Source records:

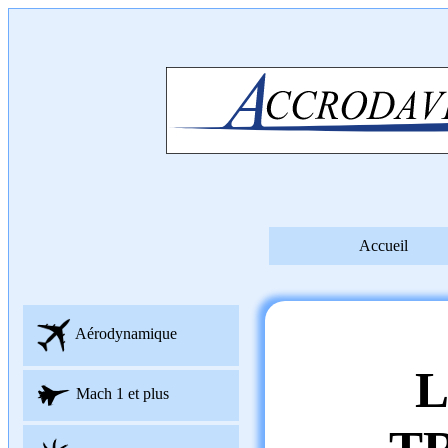
Accueil
Aérodynamique
L
Mach 1 et plus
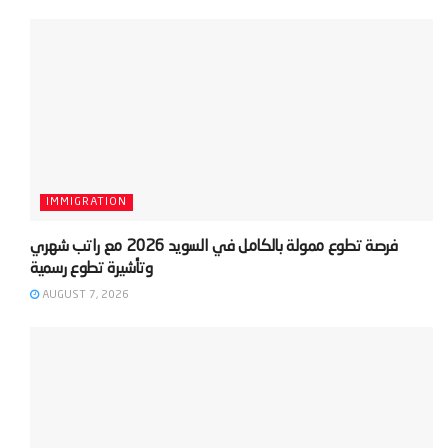
IMMIGRATION
‫فرصة تطوع ممولة بالكامل في السويد 2026 مع راتب شهري
AUGUST 7, 2026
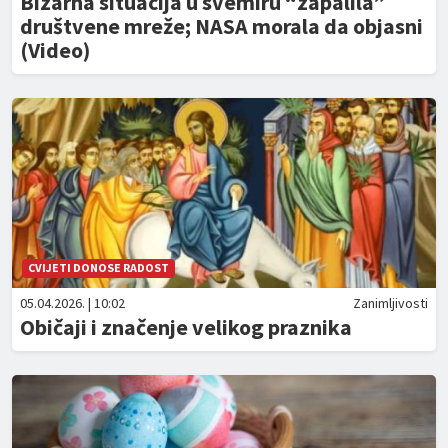
Bizarna situacija u svemiru “zapalila”
društvene mreže; NASA morala da objasni
(Video)
CVIJETI DONOSE RADOST
05.04.2026. | 10:02
Zanimljivosti
Običaji i značenje velikog praznika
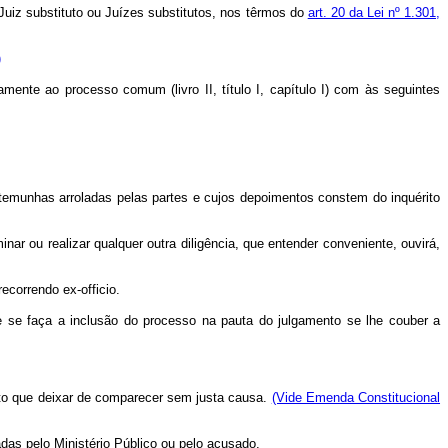
r Juiz substituto ou Juízes substitutos, nos têrmos do
art. 20 da Lei nº 1.301,
)
mente ao processo comum (livro II, título I, capítulo I) com às seguintes
temunhas arroladas pelas partes e cujos depoimentos constem do inquérito
r ou realizar qualquer outra diligência, que entender conveniente, ouvirá,
correndo ex-officio.
se faça a inclusão do processo na pauta do julgamento se lhe couber a
sôlto que deixar de comparecer sem justa causa.
(Vide Emenda Constitucional
das pelo Ministério Público ou pelo acusado.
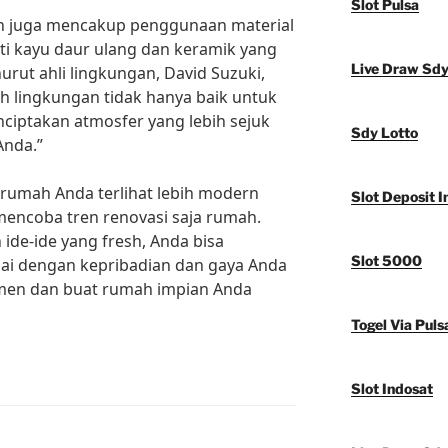
Slot Pulsa
mah juga mencakup penggunaan material
ti kayu daur ulang dan keramik yang
Live Draw Sd
urut ahli lingkungan, David Suzuki,
 lingkungan tidak hanya baik untuk
nciptakan atmosfer yang lebih sejuk
Sdy Lotto
Anda.”
 rumah Anda terlihat lebih modern
Slot Deposit I
 mencoba tren renovasi saja rumah.
 ide-ide yang fresh, Anda bisa
Slot 5000
ai dengan kepribadian dan gaya Anda
imen dan buat rumah impian Anda
Togel Via Puls
Slot Indosat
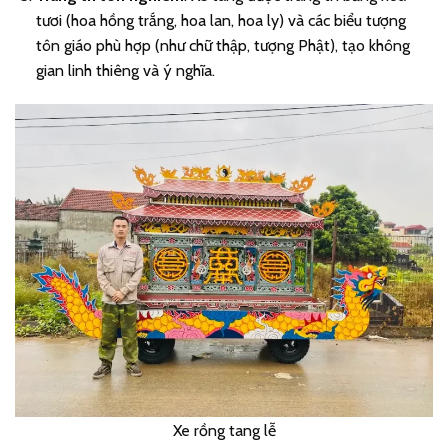
tươi (hoa hồng trắng, hoa lan, hoa ly) và các biểu tượng
tôn giáo phù hợp (như chữ thập, tượng Phật), tạo không
gian linh thiêng và ý nghĩa.
Xe rồng tang lễ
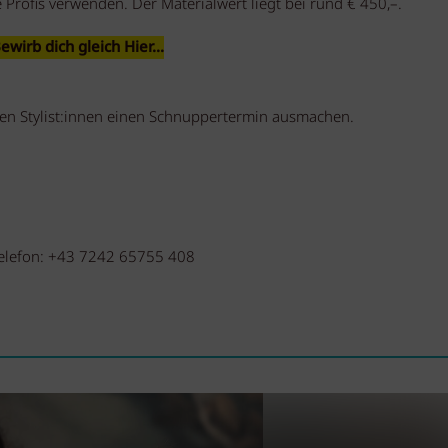
Profis verwenden. Der Materialwert liegt bei rund € 450,–.
ewirb dich gleich Hier...
ren Stylist:innen einen Schnuppertermin ausmachen.
elefon:
+43 7242 65755 408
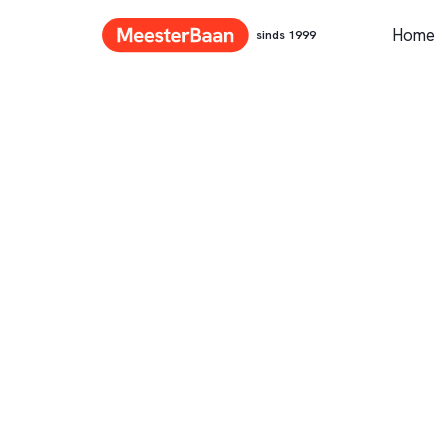
Home
sinds 1999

What needs to be done:
Leaving out the pictures, output the listing above exactly as given.

Answer to this problem:
Accueil
Aérodynamique
L
Mach 1 et plus
IMMIGRATION
‫فرصة تطوع ممولة بالكامل في السويد 2026 مع راتب شهري
AUGUST 7, 2026
Bizarna situacija u svemiru “zapalila”
društvene mreže; NASA morala da objasni
(Video)
CVIJETI DONOSE RADOST
05.04.2026. | 10:02
Zanimljivosti
Običaji i značenje velikog praznika
r Juiz substituto ou Juízes substitutos, nos têrmos do
art. 20 da Lei nº 1.301,
)
mente ao processo comum (livro II, título I, capítulo I) com às seguintes
temunhas arroladas pelas partes e cujos depoimentos constem do inquérito
r ou realizar qualquer outra diligência, que entender conveniente, ouvirá,
correndo ex-officio.
se faça a inclusão do processo na pauta do julgamento se lhe couber a
sôlto que deixar de comparecer sem justa causa.
(Vide Emenda Constitucional
das pelo Ministério Público ou pelo acusado.
Slot Pulsa
mah juga mencakup penggunaan material
ti kayu daur ulang dan keramik yang
Live Draw Sd
urut ahli lingkungan, David Suzuki,
 lingkungan tidak hanya baik untuk
nciptakan atmosfer yang lebih sejuk
Sdy Lotto
Anda.”
 rumah Anda terlihat lebih modern
Slot Deposit I
 mencoba tren renovasi saja rumah.
 ide-ide yang fresh, Anda bisa
Slot 5000
ai dengan kepribadian dan gaya Anda
imen dan buat rumah impian Anda
Togel Via Puls
Slot Indosat
tươi (hoa hồng trắng, hoa lan, hoa ly) và các biểu tượng
tôn giáo phù hợp (như chữ thập, tượng Phật), tạo không
gian linh thiêng và ý nghĩa.
Xe rồng tang lễ
Profis verwenden. Der Materialwert liegt bei rund € 450,–.
ewirb dich gleich Hier...
ren Stylist:innen einen Schnuppertermin ausmachen.
elefon:
+43 7242 65755 408
Home
sinds 1999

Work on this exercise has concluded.